Task requirements ::
Among the records below, find each line containing the word "Charleville" and copy it.

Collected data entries
—————

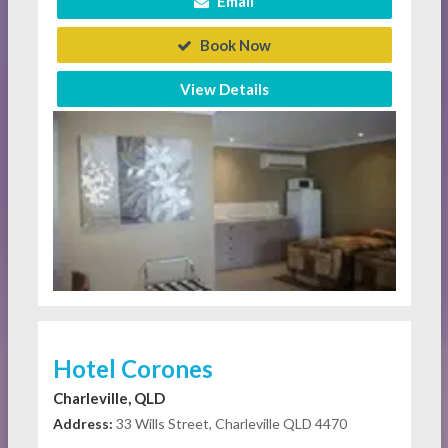
Email
Book Now
View Details
Hotel Corones
Charleville, QLD
Address:
33 Wills Street, Charleville QLD 4470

—————

Output below ::
Charleville, QLD
33 Wills Street, Charleville QLD 4470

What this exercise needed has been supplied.